**What to do:** No pictures, everything else exact: set down the entries in full.

==============================

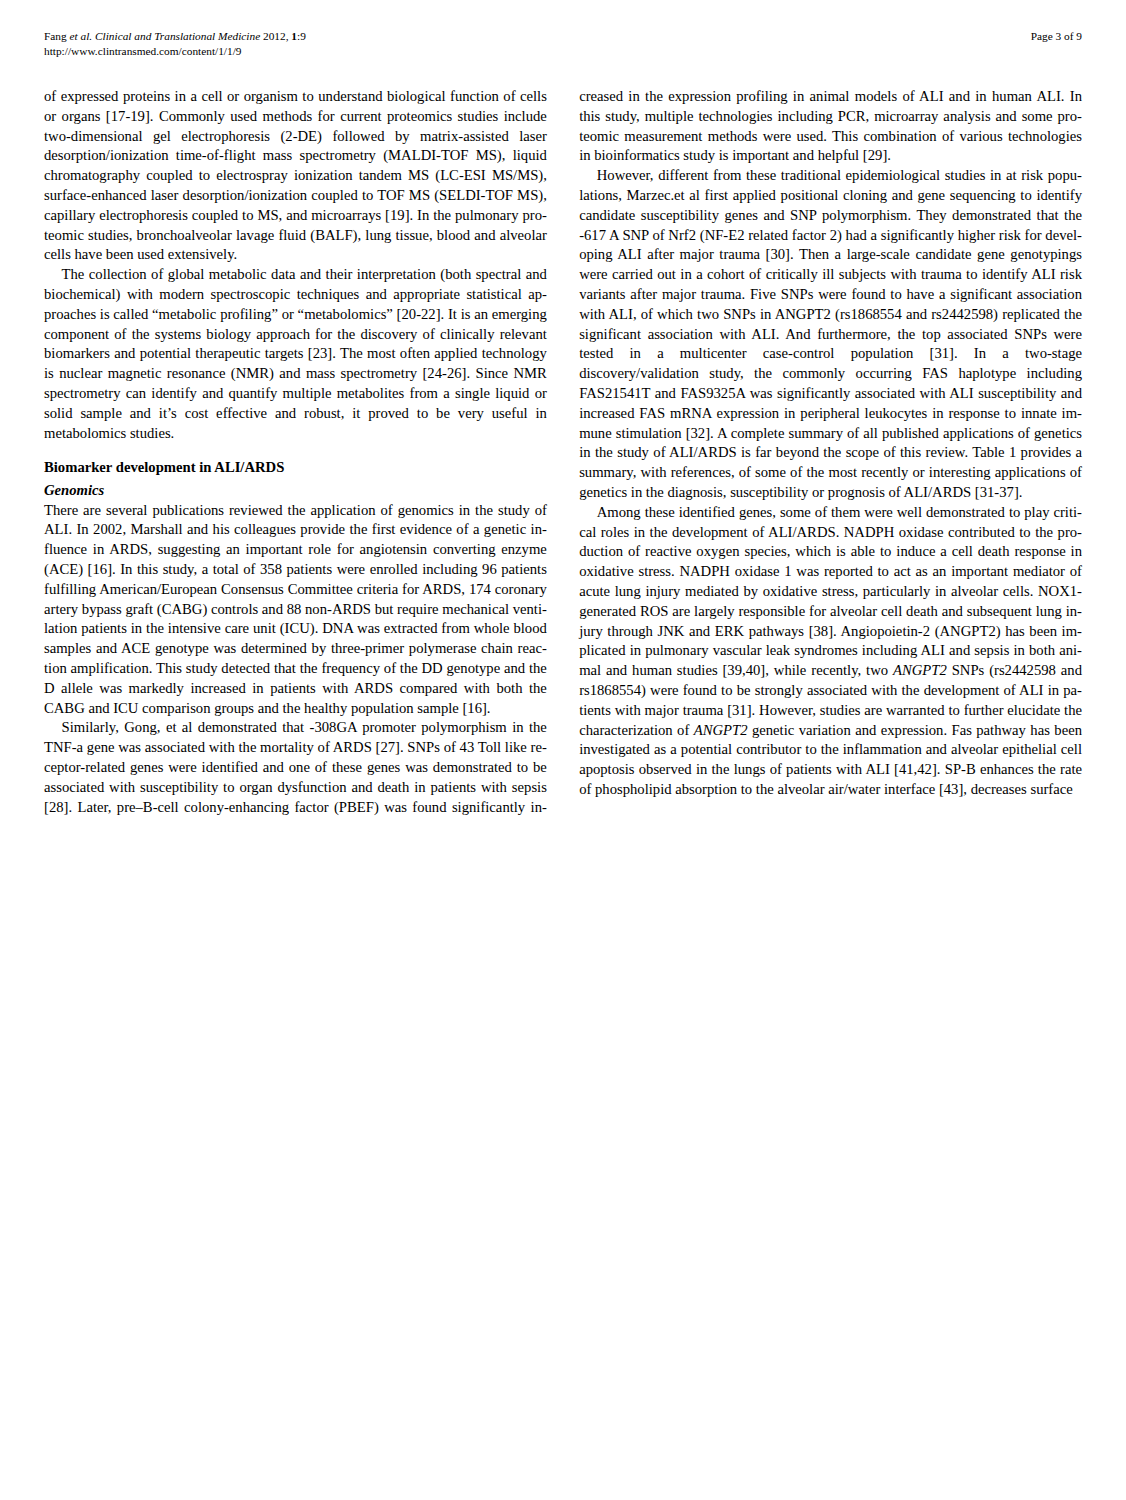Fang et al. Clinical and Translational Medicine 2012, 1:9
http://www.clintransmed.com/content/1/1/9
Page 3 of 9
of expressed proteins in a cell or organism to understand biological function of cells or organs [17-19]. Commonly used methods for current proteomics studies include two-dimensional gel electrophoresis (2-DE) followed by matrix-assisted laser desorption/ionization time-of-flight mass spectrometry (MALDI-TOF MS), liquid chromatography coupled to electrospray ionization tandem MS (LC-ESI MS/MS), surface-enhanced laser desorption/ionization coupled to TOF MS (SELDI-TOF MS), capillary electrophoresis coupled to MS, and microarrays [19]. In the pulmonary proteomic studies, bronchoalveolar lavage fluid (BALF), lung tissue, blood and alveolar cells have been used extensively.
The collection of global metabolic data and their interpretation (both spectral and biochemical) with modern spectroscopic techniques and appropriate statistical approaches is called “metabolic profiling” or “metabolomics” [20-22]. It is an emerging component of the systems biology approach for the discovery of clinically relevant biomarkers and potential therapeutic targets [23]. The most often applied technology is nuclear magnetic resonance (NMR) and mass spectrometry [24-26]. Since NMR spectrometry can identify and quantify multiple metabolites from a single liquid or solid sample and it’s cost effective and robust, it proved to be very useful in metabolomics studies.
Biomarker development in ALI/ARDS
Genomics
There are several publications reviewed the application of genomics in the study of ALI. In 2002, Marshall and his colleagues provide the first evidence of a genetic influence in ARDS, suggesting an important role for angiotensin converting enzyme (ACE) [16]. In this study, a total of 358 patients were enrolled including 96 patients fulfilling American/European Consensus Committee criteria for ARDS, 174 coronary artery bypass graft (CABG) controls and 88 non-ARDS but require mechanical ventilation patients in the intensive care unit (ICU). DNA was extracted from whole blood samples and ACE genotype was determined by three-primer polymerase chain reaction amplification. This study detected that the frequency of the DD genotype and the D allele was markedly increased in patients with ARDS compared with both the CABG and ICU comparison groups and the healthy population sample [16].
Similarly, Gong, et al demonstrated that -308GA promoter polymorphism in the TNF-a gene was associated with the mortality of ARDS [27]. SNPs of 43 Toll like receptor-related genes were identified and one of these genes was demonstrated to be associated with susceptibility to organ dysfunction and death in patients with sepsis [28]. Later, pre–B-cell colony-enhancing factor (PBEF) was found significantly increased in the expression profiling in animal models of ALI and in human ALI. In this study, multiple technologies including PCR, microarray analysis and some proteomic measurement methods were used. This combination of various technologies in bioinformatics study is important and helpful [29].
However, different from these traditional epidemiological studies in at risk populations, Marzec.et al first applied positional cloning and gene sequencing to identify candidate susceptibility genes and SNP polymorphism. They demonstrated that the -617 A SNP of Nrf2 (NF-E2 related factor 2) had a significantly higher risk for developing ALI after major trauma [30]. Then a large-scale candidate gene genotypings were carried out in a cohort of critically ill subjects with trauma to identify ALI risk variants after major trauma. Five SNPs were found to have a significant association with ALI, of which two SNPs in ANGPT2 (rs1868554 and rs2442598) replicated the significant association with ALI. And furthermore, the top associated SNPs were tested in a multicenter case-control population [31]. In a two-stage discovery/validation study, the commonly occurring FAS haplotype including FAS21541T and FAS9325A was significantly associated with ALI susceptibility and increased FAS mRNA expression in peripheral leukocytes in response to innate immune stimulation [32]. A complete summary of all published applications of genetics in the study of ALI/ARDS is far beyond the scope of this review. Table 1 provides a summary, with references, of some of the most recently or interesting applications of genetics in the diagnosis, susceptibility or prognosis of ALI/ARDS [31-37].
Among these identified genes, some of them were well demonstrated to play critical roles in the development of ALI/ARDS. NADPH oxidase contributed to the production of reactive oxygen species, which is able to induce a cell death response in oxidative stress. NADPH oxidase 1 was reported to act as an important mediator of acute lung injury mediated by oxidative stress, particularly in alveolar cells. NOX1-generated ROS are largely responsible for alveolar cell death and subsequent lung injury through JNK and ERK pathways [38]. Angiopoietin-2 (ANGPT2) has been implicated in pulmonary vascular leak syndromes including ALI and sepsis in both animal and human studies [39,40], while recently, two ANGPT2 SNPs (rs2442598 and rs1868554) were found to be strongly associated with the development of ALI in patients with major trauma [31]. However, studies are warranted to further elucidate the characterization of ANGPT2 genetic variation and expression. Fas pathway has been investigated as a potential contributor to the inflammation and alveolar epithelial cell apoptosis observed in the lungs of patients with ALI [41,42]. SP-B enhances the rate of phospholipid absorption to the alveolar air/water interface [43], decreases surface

==============================

**Completed exercise:**
Fang et al. Clinical and Translational Medicine 2012, 1:9
http://www.clintransmed.com/content/1/1/9
Page 3 of 9
of expressed proteins in a cell or organism to understand biological function of cells or organs [17-19]. Commonly used methods for current proteomics studies include two-dimensional gel electrophoresis (2-DE) followed by matrix-assisted laser desorption/ionization time-of-flight mass spectrometry (MALDI-TOF MS), liquid chromatography coupled to electrospray ionization tandem MS (LC-ESI MS/MS), surface-enhanced laser desorption/ionization coupled to TOF MS (SELDI-TOF MS), capillary electrophoresis coupled to MS, and microarrays [19]. In the pulmonary proteomic studies, bronchoalveolar lavage fluid (BALF), lung tissue, blood and alveolar cells have been used extensively.
The collection of global metabolic data and their interpretation (both spectral and biochemical) with modern spectroscopic techniques and appropriate statistical approaches is called “metabolic profiling” or “metabolomics” [20-22]. It is an emerging component of the systems biology approach for the discovery of clinically relevant biomarkers and potential therapeutic targets [23]. The most often applied technology is nuclear magnetic resonance (NMR) and mass spectrometry [24-26]. Since NMR spectrometry can identify and quantify multiple metabolites from a single liquid or solid sample and it’s cost effective and robust, it proved to be very useful in metabolomics studies.
Biomarker development in ALI/ARDS
Genomics
There are several publications reviewed the application of genomics in the study of ALI. In 2002, Marshall and his colleagues provide the first evidence of a genetic influence in ARDS, suggesting an important role for angiotensin converting enzyme (ACE) [16]. In this study, a total of 358 patients were enrolled including 96 patients fulfilling American/European Consensus Committee criteria for ARDS, 174 coronary artery bypass graft (CABG) controls and 88 non-ARDS but require mechanical ventilation patients in the intensive care unit (ICU). DNA was extracted from whole blood samples and ACE genotype was determined by three-primer polymerase chain reaction amplification. This study detected that the frequency of the DD genotype and the D allele was markedly increased in patients with ARDS compared with both the CABG and ICU comparison groups and the healthy population sample [16].
Similarly, Gong, et al demonstrated that -308GA promoter polymorphism in the TNF-a gene was associated with the mortality of ARDS [27]. SNPs of 43 Toll like receptor-related genes were identified and one of these genes was demonstrated to be associated with susceptibility to organ dysfunction and death in patients with sepsis [28]. Later, pre–B-cell colony-enhancing factor (PBEF) was found significantly increased in the expression profiling in animal models of ALI and in human ALI. In this study, multiple technologies including PCR, microarray analysis and some proteomic measurement methods were used. This combination of various technologies in bioinformatics study is important and helpful [29].
However, different from these traditional epidemiological studies in at risk populations, Marzec.et al first applied positional cloning and gene sequencing to identify candidate susceptibility genes and SNP polymorphism. They demonstrated that the -617 A SNP of Nrf2 (NF-E2 related factor 2) had a significantly higher risk for developing ALI after major trauma [30]. Then a large-scale candidate gene genotypings were carried out in a cohort of critically ill subjects with trauma to identify ALI risk variants after major trauma. Five SNPs were found to have a significant association with ALI, of which two SNPs in ANGPT2 (rs1868554 and rs2442598) replicated the significant association with ALI. And furthermore, the top associated SNPs were tested in a multicenter case-control population [31]. In a two-stage discovery/validation study, the commonly occurring FAS haplotype including FAS21541T and FAS9325A was significantly associated with ALI susceptibility and increased FAS mRNA expression in peripheral leukocytes in response to innate immune stimulation [32]. A complete summary of all published applications of genetics in the study of ALI/ARDS is far beyond the scope of this review. Table 1 provides a summary, with references, of some of the most recently or interesting applications of genetics in the diagnosis, susceptibility or prognosis of ALI/ARDS [31-37].
Among these identified genes, some of them were well demonstrated to play critical roles in the development of ALI/ARDS. NADPH oxidase contributed to the production of reactive oxygen species, which is able to induce a cell death response in oxidative stress. NADPH oxidase 1 was reported to act as an important mediator of acute lung injury mediated by oxidative stress, particularly in alveolar cells. NOX1-generated ROS are largely responsible for alveolar cell death and subsequent lung injury through JNK and ERK pathways [38]. Angiopoietin-2 (ANGPT2) has been implicated in pulmonary vascular leak syndromes including ALI and sepsis in both animal and human studies [39,40], while recently, two ANGPT2 SNPs (rs2442598 and rs1868554) were found to be strongly associated with the development of ALI in patients with major trauma [31]. However, studies are warranted to further elucidate the characterization of ANGPT2 genetic variation and expression. Fas pathway has been investigated as a potential contributor to the inflammation and alveolar epithelial cell apoptosis observed in the lungs of patients with ALI [41,42]. SP-B enhances the rate of phospholipid absorption to the alveolar air/water interface [43], decreases surface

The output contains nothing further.